In this article originally published in RankandFile.ca on April 4 Jason Edwards explains what legislated measures would protect workers like the Founders Square cleaners against contract flipping and resulting job loss and loss of union representation. This morning I met with NSFL president Danny Cavanagh and SEIU Local 2 president Jackie Swaine who are lobbying the government to enact similar legislation, we will have a story on that later.

Another rally at Founders Square this morning. Armour Group may have assumed those noisy happenings would stop by now, but supporters of the fired Black workers aren’t going away. For this reporting job I was joined by my son Simon, an excellent photographer.

Lynn Jones, who helped organize the protests in support of the unjustly fired Founders Square janitors, is very happy about how Halifax responded to her call for action. But she is angry about the way the unfair treatment of Black workers was sanitized in much of the local press. Reporters, grow some spine, she says, and ask some follow-up questions rather than just write down what the Armour Group and the new cleaning contractor tell you.

Picketing continues in support of the unjustly fired Black cleaners who used to work at Founders Square, where, as a tenant tells us that, counter to the Armour Group’s claims, they did a good job. We also talk to Omar Joof about being poor, Black and immigrant, and to Gary Burrill, who believes the government, as a major tenant of the building, should speak out.

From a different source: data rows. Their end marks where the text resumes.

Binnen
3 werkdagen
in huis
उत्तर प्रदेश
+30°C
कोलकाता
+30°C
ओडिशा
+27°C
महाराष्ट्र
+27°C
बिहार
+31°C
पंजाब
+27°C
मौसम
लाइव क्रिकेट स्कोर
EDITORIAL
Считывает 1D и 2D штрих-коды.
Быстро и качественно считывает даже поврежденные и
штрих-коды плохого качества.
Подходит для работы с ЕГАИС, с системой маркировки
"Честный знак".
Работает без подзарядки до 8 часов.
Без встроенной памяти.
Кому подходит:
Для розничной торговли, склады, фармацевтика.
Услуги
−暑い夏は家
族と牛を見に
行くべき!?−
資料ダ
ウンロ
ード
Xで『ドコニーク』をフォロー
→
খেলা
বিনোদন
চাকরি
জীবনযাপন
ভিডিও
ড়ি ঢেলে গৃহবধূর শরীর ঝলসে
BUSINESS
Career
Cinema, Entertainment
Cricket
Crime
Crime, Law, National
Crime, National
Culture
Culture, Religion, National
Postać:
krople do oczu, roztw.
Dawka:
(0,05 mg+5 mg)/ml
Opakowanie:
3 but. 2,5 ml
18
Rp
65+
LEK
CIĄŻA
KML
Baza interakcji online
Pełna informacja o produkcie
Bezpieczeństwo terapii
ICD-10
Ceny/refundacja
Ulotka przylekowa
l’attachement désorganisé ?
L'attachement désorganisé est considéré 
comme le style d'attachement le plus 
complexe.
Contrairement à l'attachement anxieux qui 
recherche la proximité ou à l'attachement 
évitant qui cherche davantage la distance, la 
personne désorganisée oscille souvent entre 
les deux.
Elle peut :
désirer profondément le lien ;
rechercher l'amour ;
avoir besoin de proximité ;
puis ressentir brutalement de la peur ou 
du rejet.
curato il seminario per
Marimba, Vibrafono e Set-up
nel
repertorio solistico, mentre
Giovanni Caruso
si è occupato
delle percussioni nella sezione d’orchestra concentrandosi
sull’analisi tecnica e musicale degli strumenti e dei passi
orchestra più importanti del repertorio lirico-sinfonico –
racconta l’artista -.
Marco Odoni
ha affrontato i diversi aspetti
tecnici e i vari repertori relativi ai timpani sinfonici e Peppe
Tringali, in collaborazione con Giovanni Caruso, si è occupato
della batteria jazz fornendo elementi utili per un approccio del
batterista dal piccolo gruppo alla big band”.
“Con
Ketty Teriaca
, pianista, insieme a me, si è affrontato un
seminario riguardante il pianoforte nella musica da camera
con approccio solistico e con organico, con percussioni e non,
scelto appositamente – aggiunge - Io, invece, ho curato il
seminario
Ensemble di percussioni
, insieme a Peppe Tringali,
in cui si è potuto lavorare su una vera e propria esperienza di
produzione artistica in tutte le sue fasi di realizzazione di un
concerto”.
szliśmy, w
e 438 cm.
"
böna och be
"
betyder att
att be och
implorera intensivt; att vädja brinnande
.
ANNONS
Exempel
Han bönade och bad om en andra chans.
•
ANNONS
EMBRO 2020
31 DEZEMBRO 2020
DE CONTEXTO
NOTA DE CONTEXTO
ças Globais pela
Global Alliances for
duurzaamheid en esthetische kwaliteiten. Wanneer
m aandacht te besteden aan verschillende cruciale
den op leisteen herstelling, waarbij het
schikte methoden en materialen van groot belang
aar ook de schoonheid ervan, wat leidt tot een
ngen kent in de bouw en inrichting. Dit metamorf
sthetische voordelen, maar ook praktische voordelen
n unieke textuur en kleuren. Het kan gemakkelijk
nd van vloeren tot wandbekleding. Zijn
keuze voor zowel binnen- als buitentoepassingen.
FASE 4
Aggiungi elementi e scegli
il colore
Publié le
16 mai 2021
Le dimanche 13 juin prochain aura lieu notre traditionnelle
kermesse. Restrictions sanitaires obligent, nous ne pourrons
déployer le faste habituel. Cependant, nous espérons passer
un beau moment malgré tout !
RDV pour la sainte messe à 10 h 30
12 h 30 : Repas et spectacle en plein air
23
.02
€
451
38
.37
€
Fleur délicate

The Armour Group, property managers of Founders Square, have pointed to poor service to justify the termination of the janitorial services contract with GDI, causing the layoff of seven Black janitors. This Saturday Robert Wright, a tenant of the building, wrote a letter to set the record straight. “I have been in that building for several years and have never had occasion to complain about the state of cleanliness in the mornings.” Wright wants both the Armour Group as well as one of its main tenants, the Province of Nova Scotia, to right this wrong.